Consumers change their cars more often than they do their smartphones as their mindset shifts towards “usership rather than ownership”, according to HPI.
Data produced by HPI reveals that some car manufacturers now see average returns of vehicles in 18 months compared to an average mobile phone contract of 24 or 36 months, meaning that some motorists may change their vehicle twice before they change their phone contract again.
Ideally, a mattress should be replaced every eight years (or 96 months) meaning that in the lifetime of one mattress a consumer could have changed their car five times, HPI highlighted.
James Dower, used car specialist at HPI, said: “We are continuing to see the iphonification of the automotive industry as consumers increasingly pay to drive rather than pay to own their cars.
“It’s the same model as the mobile phone industry where people are comfortable paying a monthly fee – only they are now doing this with cars as well as their mobile phones.”
Personal contract purchase (PCP) and other finance options are having a profound effect on car ownership which is why the motor industry is witnessing consumers changing their cars more often than household objects such as bedding and their mobile devices.
Personal Contract Hire (PCH) is also on the increase, as consumers increasingly look towards usership rather than ownership, HPI said.
HPI estimates that around 80% of new car sales are financed.

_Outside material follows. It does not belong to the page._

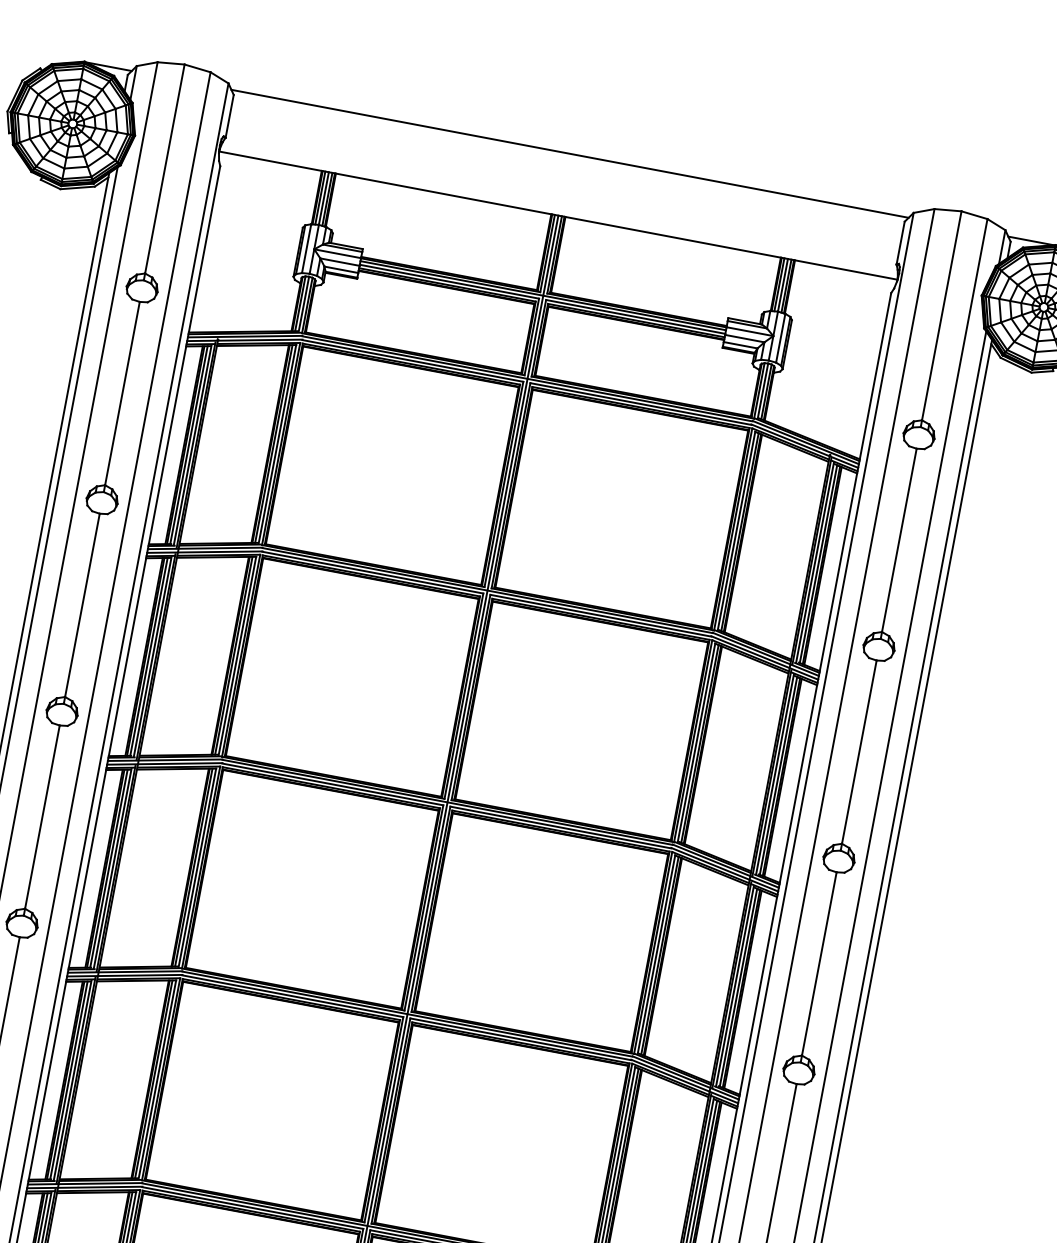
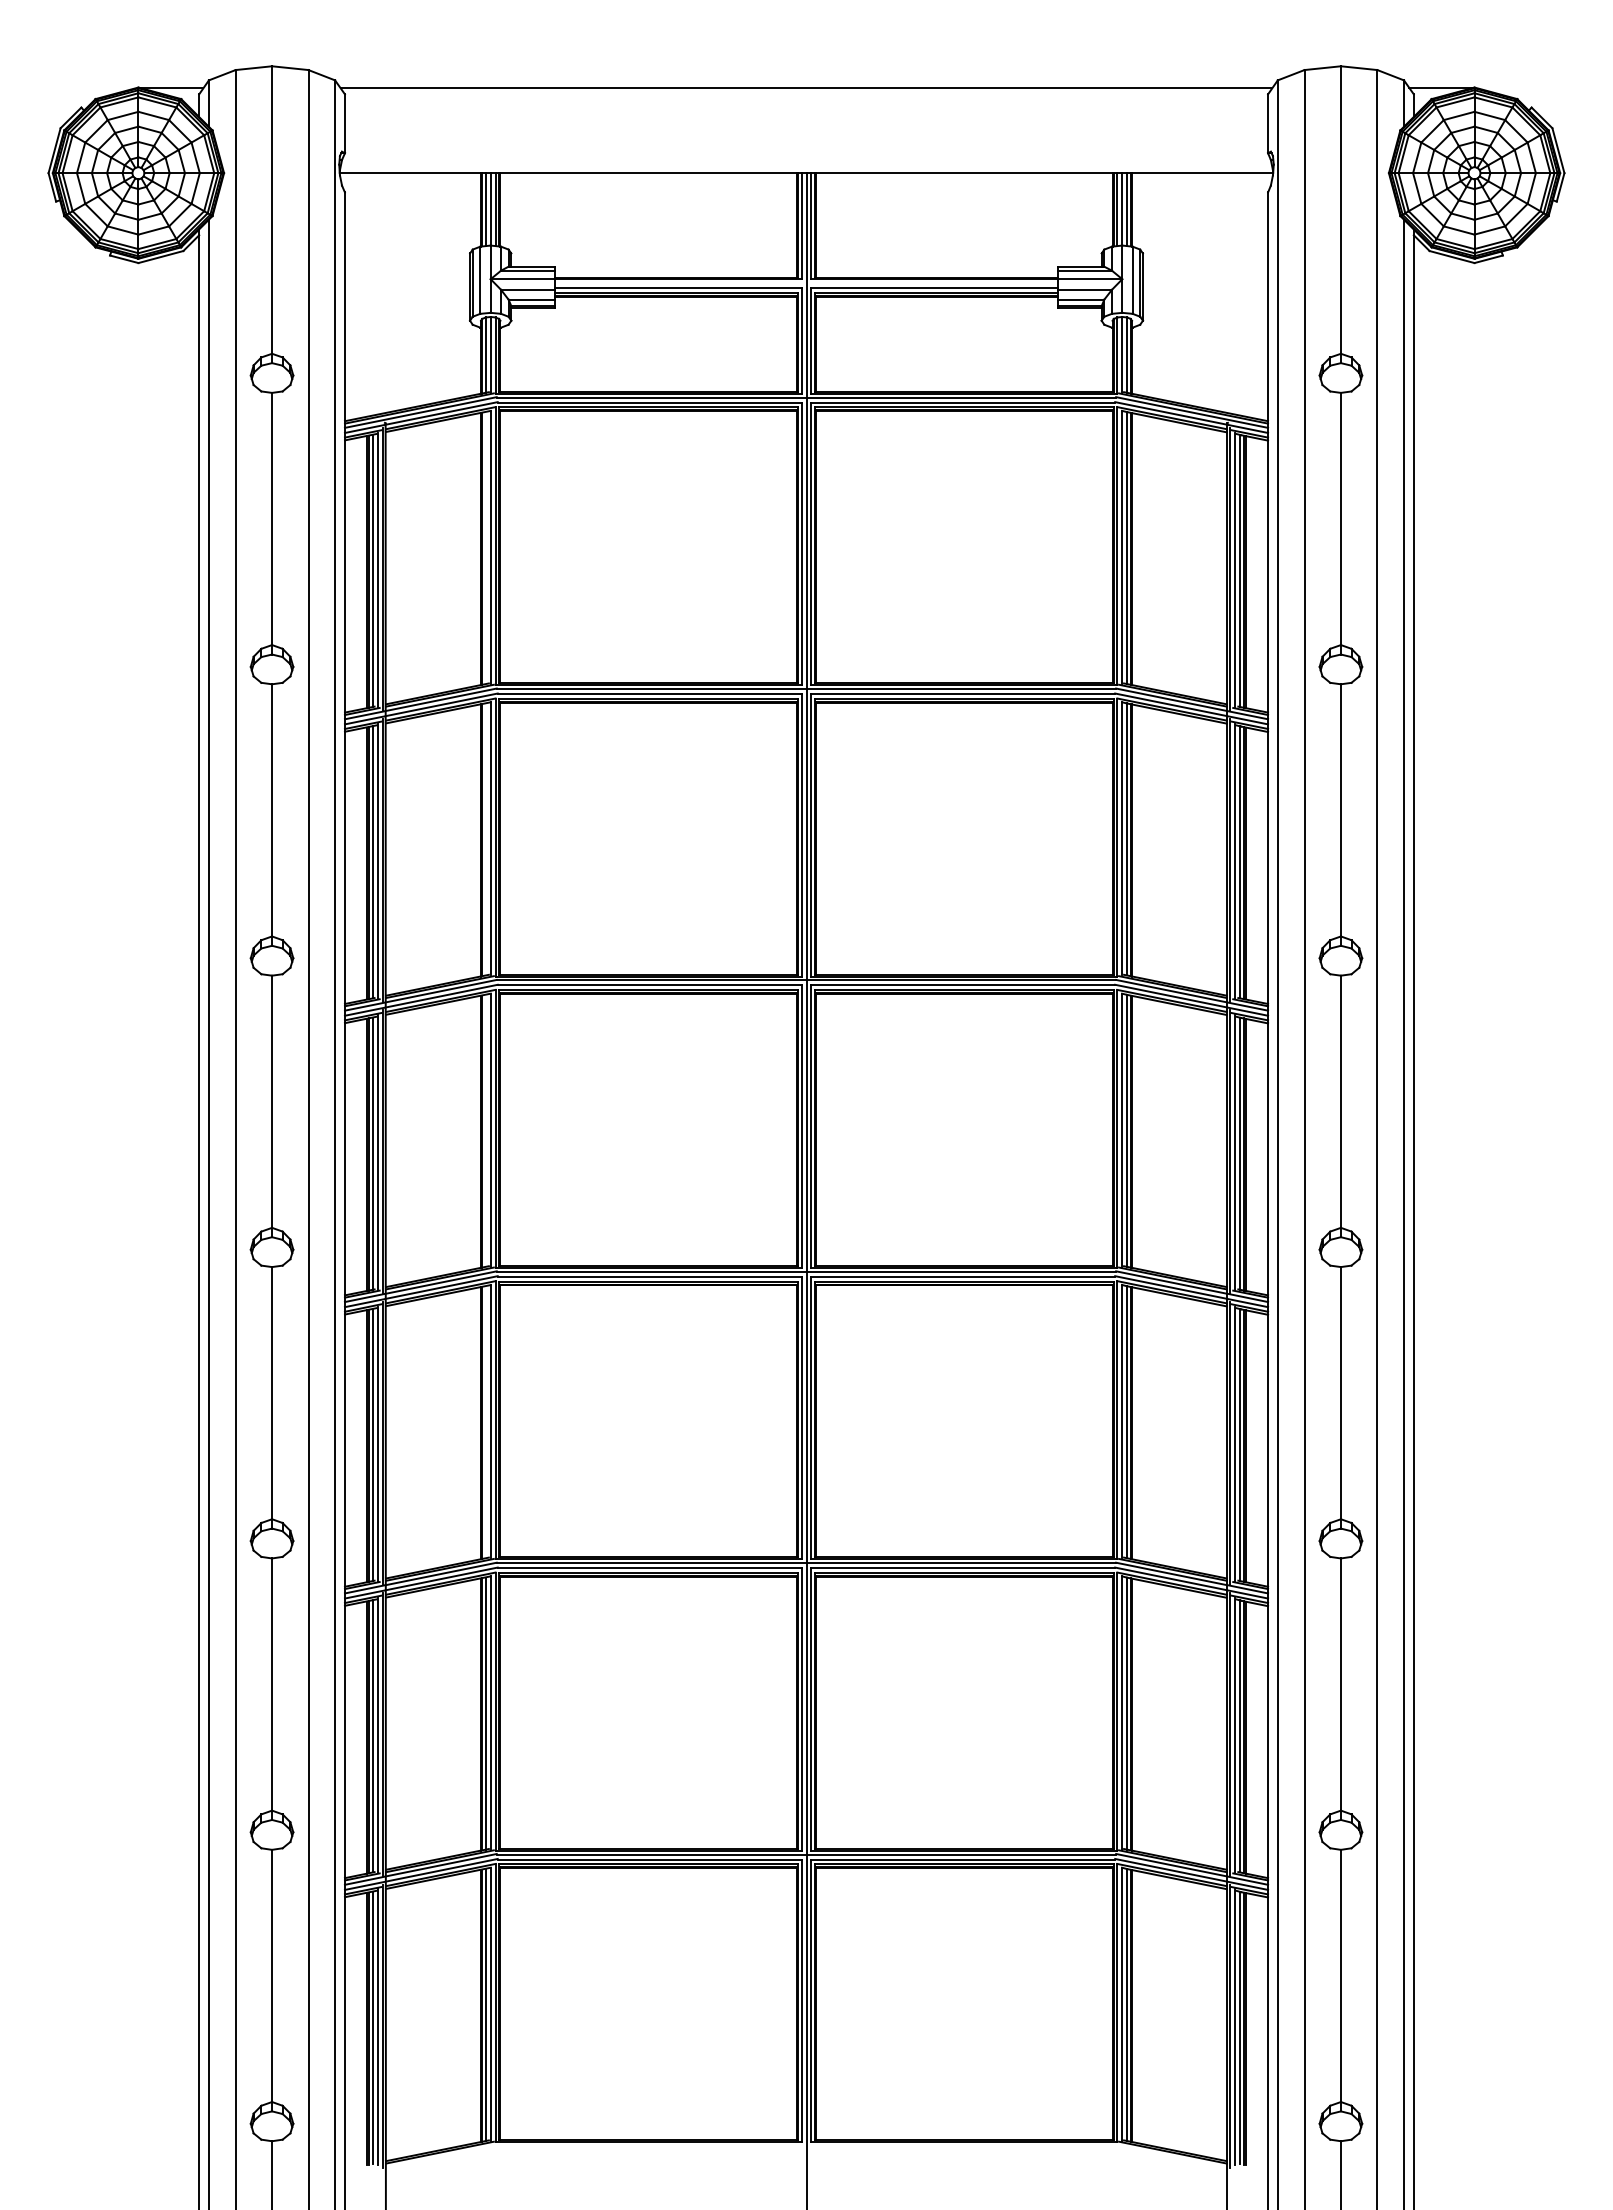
line: (543, 295) -> (806, 283), removed
line: (273, 444) -> (485, 548), removed
line: (233, 655) -> (485, 839), removed
line: (193, 867) -> (485, 1130), removed
line: (153, 1079) -> (485, 1422), removed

Dower added: “After buying a house, the car was traditionally the biggest outlay for most consumers, but now they are far more likely to change their car more often than their technology products or some regular household objects. The car is still a status symbol and getting a new one allows people to show off to a degree.
“Changing cars with such regularity was almost unheard of just ten years ago. Previously it was fairly common for motorists to have their vehicles for a minimum of five years or longer but that has now changed dramatically and dropped to just two years for millions of drivers.”